Auf den BerlinBrandenburgischen Buchwochen stellen Autoren Bücher vor, die ihr Leben beeinflusst haben. Das unvergessene Pixi-Buch? Nein, Inge Feltrinelli und Klaus Wagenbach nannten bei der Eröffnung Ernest Hemingway, William Faulkner und andere Rowohlt Rotationsromane. (Falls sich jemand dafür interessiert: Mein erstes Buch hieß „Winnetou I“ und stachelte meinen Sammelehrgeiz an: 74 Bände Karl May besaß ich schließlich.)

In den Buchwochen liest Ahmadou Kourouma. 1927 an der Elfenbeinküste geboren und dorthin nach 20 Jahren Exil wieder zurückgekehrt, rettet er in seinen Romanen mündliche Erzähltraditionen in die Schrift hinüber und treibt die Afrikanisierung des Französischen voran. In „Allah muss nicht gerecht sein“ (Knaus) schildert er die ungeheuerlichen Erlebnisse Birahimas, den Rebellen gefangen nehmen und als Kindersoldaten missbrauchen (Haus der Kulturen der Welt, 22.10., 19 Uhr). Was Kourouma für Westafrika leistet, tat Walter Kempowski für Deutschland. Ihn und seine mehr als 30 Bücher von „Tadellöser & Wolff“ bis zu „Echolot“ muss ich nicht vorstellen (Literarisches Colloquium, 22.10., 20 Uhr).
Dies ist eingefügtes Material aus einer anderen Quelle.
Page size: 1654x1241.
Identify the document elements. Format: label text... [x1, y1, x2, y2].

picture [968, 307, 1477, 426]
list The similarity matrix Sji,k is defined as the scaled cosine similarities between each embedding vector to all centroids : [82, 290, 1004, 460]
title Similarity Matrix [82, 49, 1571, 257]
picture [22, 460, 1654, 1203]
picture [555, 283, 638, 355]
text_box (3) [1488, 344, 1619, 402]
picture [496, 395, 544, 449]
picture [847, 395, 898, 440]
Am heutigen Dienstag beginnt das Literaturprogramm der kroatischen Kulturwochen (Info: 2474 97 55). Die Organisatoren lassen verdienstvollerweise nicht Slavenka Drakulic, sondern hierzulande wenig bekannte Autoren auftreten. Die ältere Generation ist mit Nedjeljko Fabrio (Kroatische Botschaft, 22.10.) und Cedo Prica Plitvicki (Literaturhaus, 27.10.) vertreten. Die Jüngeren, in deren Werk der Krieg als Verheerung oder als Leerstelle präsent ist, lesen im Podewil: der groteske Zoran Feric (23.10.), die Dramatikerinnen Zorica Radakovic und Ivana Sajko (24.10.), der Meister der kleinen Form Miljenko Jargovic (25.10.) und der Literaturexpress-Teilnehmer Jurica Pavicic (26.10., alle Termine 20 Uhr).
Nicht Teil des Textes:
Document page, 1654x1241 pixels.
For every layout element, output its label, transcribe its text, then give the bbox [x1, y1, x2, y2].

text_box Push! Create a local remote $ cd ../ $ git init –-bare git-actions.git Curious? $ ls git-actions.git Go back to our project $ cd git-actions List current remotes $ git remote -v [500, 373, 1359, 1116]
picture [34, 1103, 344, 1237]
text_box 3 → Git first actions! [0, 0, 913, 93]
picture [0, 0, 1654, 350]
Zurück nach Deutschland: Im Buchhändlerkeller stellt Ulrich Woelk einen Krimi vor (24.10., 21 Uhr): Ein ehemaliges RAF-Mitglied wird ermordet. Der vierzigjährige Kriminalbeamte Anton Glauberg und die zehn Jahre jüngere, in der DDR aufgewachsene Paula Reinhardt vom BKA nehmen die Suche nach dem Täter auf. „Die letzte Vorstellung“ ist ein spannender deutsch-deutscher Krimi.

Auch Markus Orths deckt in seinem ersten Roman die Vergangenheit eines Körpers auf. In „Corpus“ (Schöffling & Co.) erzählt Paul von seinem Jugendfreund Christof, der sich allmählich selbst verlor und Priester wurde. Orths liest im Literarischen Colloquium (23.10., 20 Uhr), in der Evangelischen Buchhandlung (24.10., 20 Uhr) sowie im Buchhändlerkeller (31.10., 21 Uhr).